Enlèvement en plein jour
Mardi 30 mai, en effet, alors que Moïse Katumbi se préparait à quitter Kinshasa en direction de Lubumbashi dans le Haut-Katanga, son conseiller spécial Salomon Kalonda a été enlevé sans ménagement sur le tarmac de l’aéroport par des hommes de la garde républicaine. Un véritable kidnapping en plein jour, digne des pires régimes autoritaires.
Plus de 72 heures après les faits, Salomon Kalonda est toujours en détention sans avoir vu le moindre juge, sans avoir pu s’entretenir avec ses avocats, ni être informé des motifs de son arrestation. “Outre l’inacceptable modus operandi de l’arrestation, en droit congolais, la durée de la garde à vue est de 48 heures au maximum. Sans possibilité de renouvellement, explique un avocat pénaliste de Kinshasa. À l’expiration de ce délai, l’individu placé en garde à vue doit obligatoirement être relâché ou conduit devant le magistrat du parquet. Sans perdre de vue, évidemment, que toute personne arrêtée doit être immédiatement informée des motifs de son arrestation et de toute accusation portée contre elle”, poursuit-il.
La justice congolaise n’a respecté aucun de ces prescrits dans ce dossier poussant nombre d’ONG ou de mouvements de défense des droits de l’homme, mais aussi l’Église catholique congolaise, à condamner cette arrestation musclée. Pour l’ONG “la Voix des sans voix”, dirigée un temps par Floribert Chebeya, “L’interpellation frisant un quasi-enlèvement de Monsieur Salomon Kalonda […] choque, désillusionne et révolte les consciences des Congolaises et Congolais qui s’attendaient à vivre continuellement dans un État de droit sous le règne du Président Felix-Antoine Tshisekedi.”

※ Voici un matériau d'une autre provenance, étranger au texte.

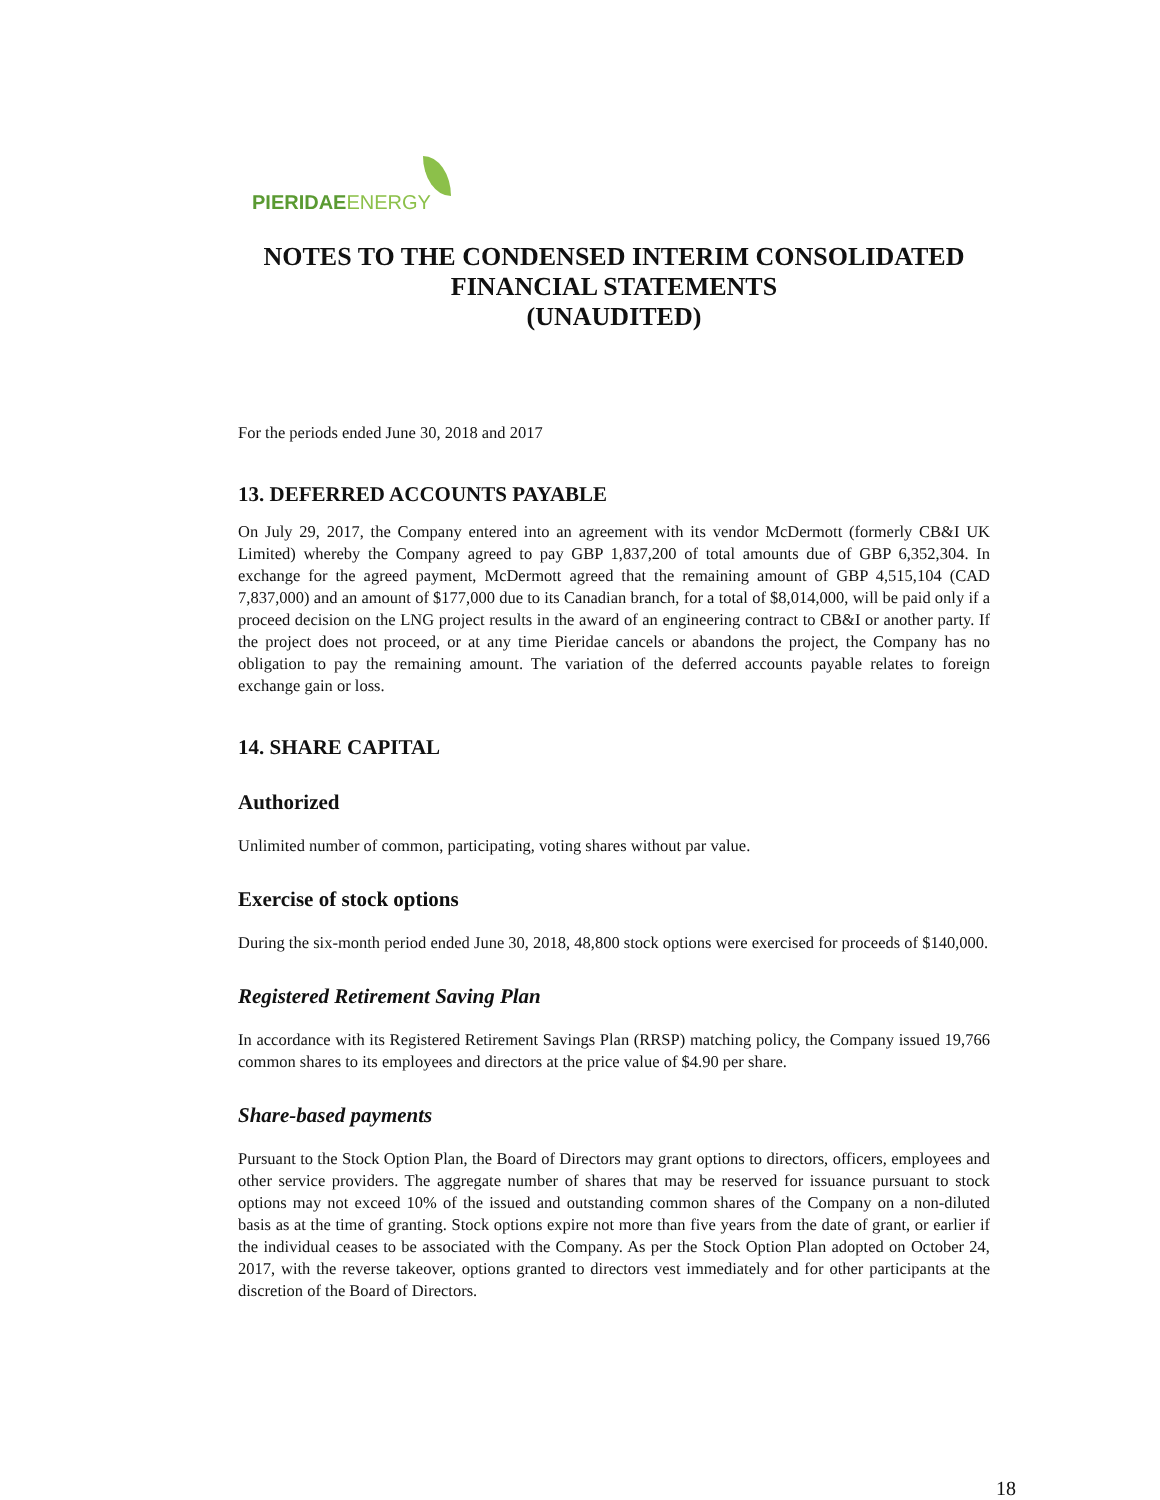PIERIDAE ENERGY
NOTES TO THE CONDENSED INTERIM CONSOLIDATED
FINANCIAL STATEMENTS
(UNAUDITED)
For the periods ended June 30, 2018 and 2017
13. DEFERRED ACCOUNTS PAYABLE
On July 29, 2017, the Company entered into an agreement with its vendor McDermott (formerly CB&I UK Limited) whereby the Company agreed to pay GBP 1,837,200 of total amounts due of GBP 6,352,304. In exchange for the agreed payment, McDermott agreed that the remaining amount of GBP 4,515,104 (CAD 7,837,000) and an amount of $177,000 due to its Canadian branch, for a total of $8,014,000, will be paid only if a proceed decision on the LNG project results in the award of an engineering contract to CB&I or another party. If the project does not proceed, or at any time Pieridae cancels or abandons the project, the Company has no obligation to pay the remaining amount. The variation of the deferred accounts payable relates to foreign exchange gain or loss.
14. SHARE CAPITAL
Authorized
Unlimited number of common, participating, voting shares without par value.
Exercise of stock options
During the six-month period ended June 30, 2018, 48,800 stock options were exercised for proceeds of $140,000.
Registered Retirement Saving Plan
In accordance with its Registered Retirement Savings Plan (RRSP) matching policy, the Company issued 19,766 common shares to its employees and directors at the price value of $4.90 per share.
Share-based payments
Pursuant to the Stock Option Plan, the Board of Directors may grant options to directors, officers, employees and other service providers. The aggregate number of shares that may be reserved for issuance pursuant to stock options may not exceed 10% of the issued and outstanding common shares of the Company on a non-diluted basis as at the time of granting. Stock options expire not more than five years from the date of grant, or earlier if the individual ceases to be associated with the Company. As per the Stock Option Plan adopted on October 24, 2017, with the reverse takeover, options granted to directors vest immediately and for other participants at the discretion of the Board of Directors.
18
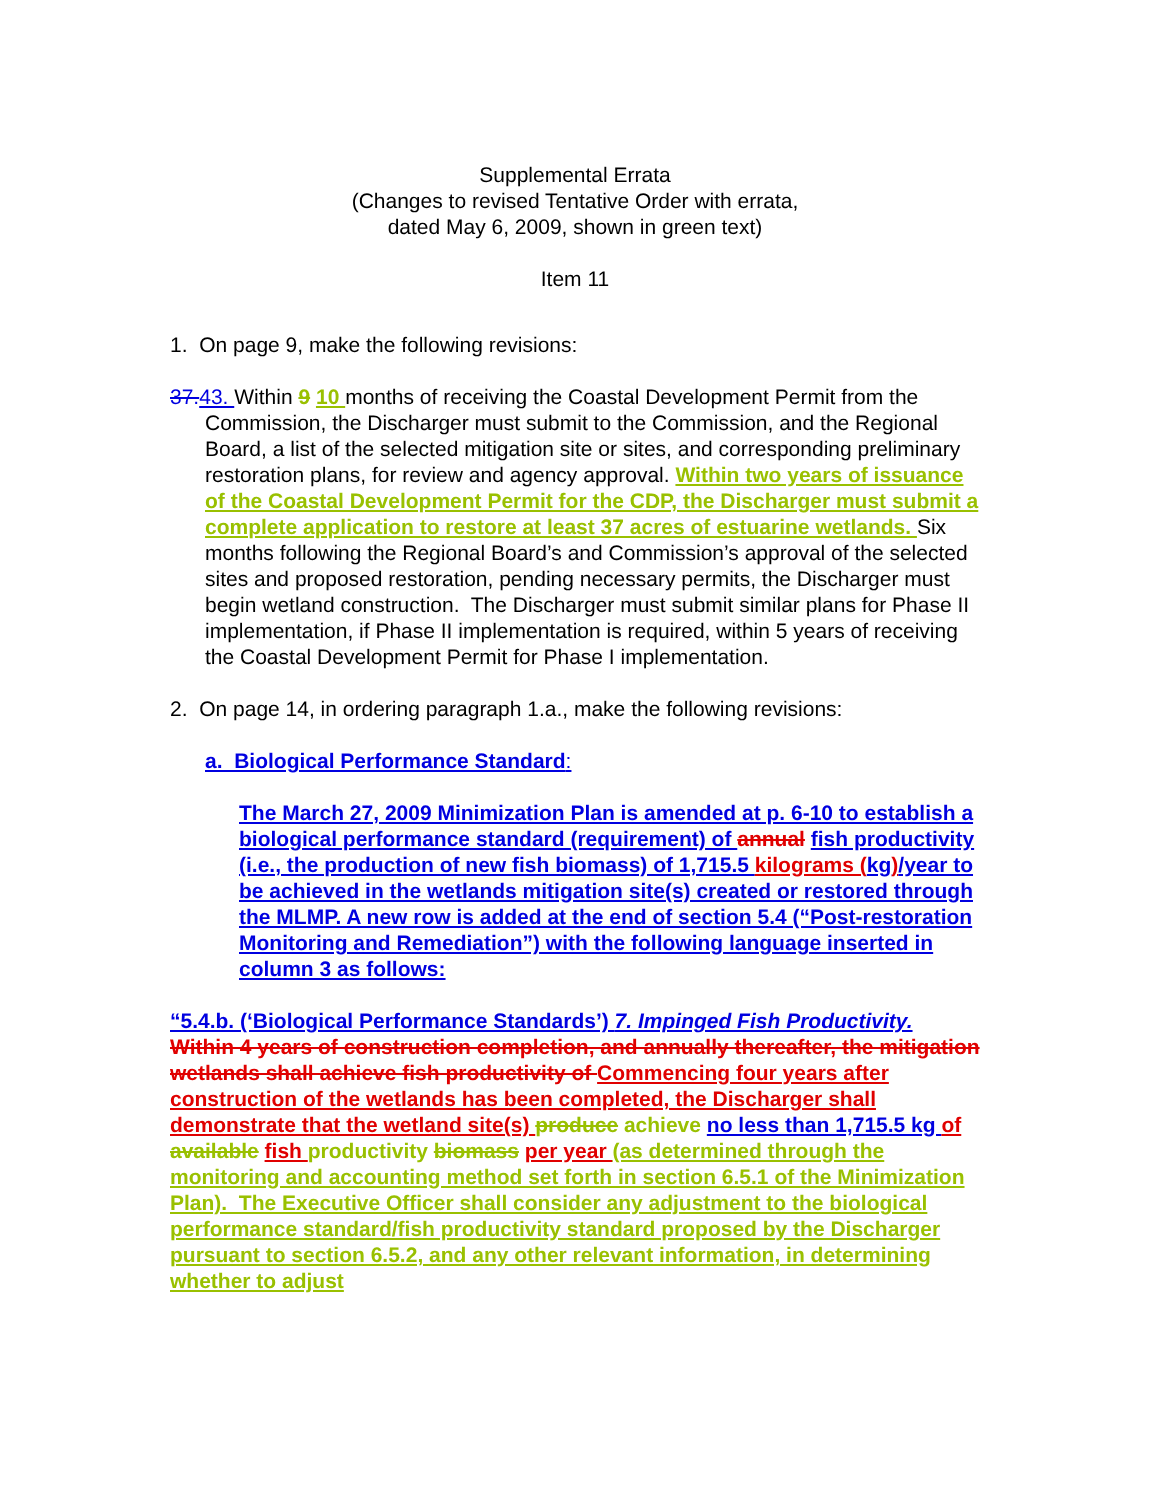Supplemental Errata
(Changes to revised Tentative Order with errata,
dated May 6, 2009, shown in green text)
Item 11
1. On page 9, make the following revisions:
37. 43. Within 9 10 months of receiving the Coastal Development Permit from the Commission, the Discharger must submit to the Commission, and the Regional Board, a list of the selected mitigation site or sites, and corresponding preliminary restoration plans, for review and agency approval. Within two years of issuance of the Coastal Development Permit for the CDP, the Discharger must submit a complete application to restore at least 37 acres of estuarine wetlands. Six months following the Regional Board’s and Commission’s approval of the selected sites and proposed restoration, pending necessary permits, the Discharger must begin wetland construction. The Discharger must submit similar plans for Phase II implementation, if Phase II implementation is required, within 5 years of receiving the Coastal Development Permit for Phase I implementation.
2. On page 14, in ordering paragraph 1.a., make the following revisions:
a. Biological Performance Standard:
The March 27, 2009 Minimization Plan is amended at p. 6-10 to establish a biological performance standard (requirement) of annual fish productivity (i.e., the production of new fish biomass) of 1,715.5 kilograms (kg)/year to be achieved in the wetlands mitigation site(s) created or restored through the MLMP. A new row is added at the end of section 5.4 (“Post-restoration Monitoring and Remediation”) with the following language inserted in column 3 as follows:
“5.4.b. (‘Biological Performance Standards’) 7. Impinged Fish Productivity. Within 4 years of construction completion, and annually thereafter, the mitigation wetlands shall achieve fish productivity of Commencing four years after construction of the wetlands has been completed, the Discharger shall demonstrate that the wetland site(s) produce achieve no less than 1,715.5 kg of available fish productivity biomass per year (as determined through the monitoring and accounting method set forth in section 6.5.1 of the Minimization Plan). The Executive Officer shall consider any adjustment to the biological performance standard/fish productivity standard proposed by the Discharger pursuant to section 6.5.2, and any other relevant information, in determining whether to adjust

Les catholiques repartent en croisade
L’Église catholique, par la voix de Monseigneur Donatien Nshole, le secrétaire général de la Conférence Épiscopale Nationale du Congo (Cenco) a évoqué dans une interview télévisée “la façon rétrograde dont il a été arrêté. Ce n’est pas digne d’un État de droit. Je ne me prononce pas sur les faits éventuels qui lui sont reprochés. Mais la façon de faire est inacceptable”.
CLC- COMMUNIQUE DU 29 MAI 2023 (3)
Le Comité Laïc de coordination (CLC – catholique) est allé un pas plus loin face à la rapide détérioration du climat politique et sécuritaire dans le pays à l’approche des scrutins dont l’organisation par la Commission électorale nationale indépendante (Ceni) est également de plus en plus contestée. Le CLC appelle à la mise en place “de mécanisme de sanctions contre toutes les autorités dont le rôle néfaste constitue clairement une entrave à la démocratie et au processus électoral”. Il pointe aussi l’apparition de la milice du parti présidentiel avec des hommes armés de machettes agissant en toute impunité au côté de la police.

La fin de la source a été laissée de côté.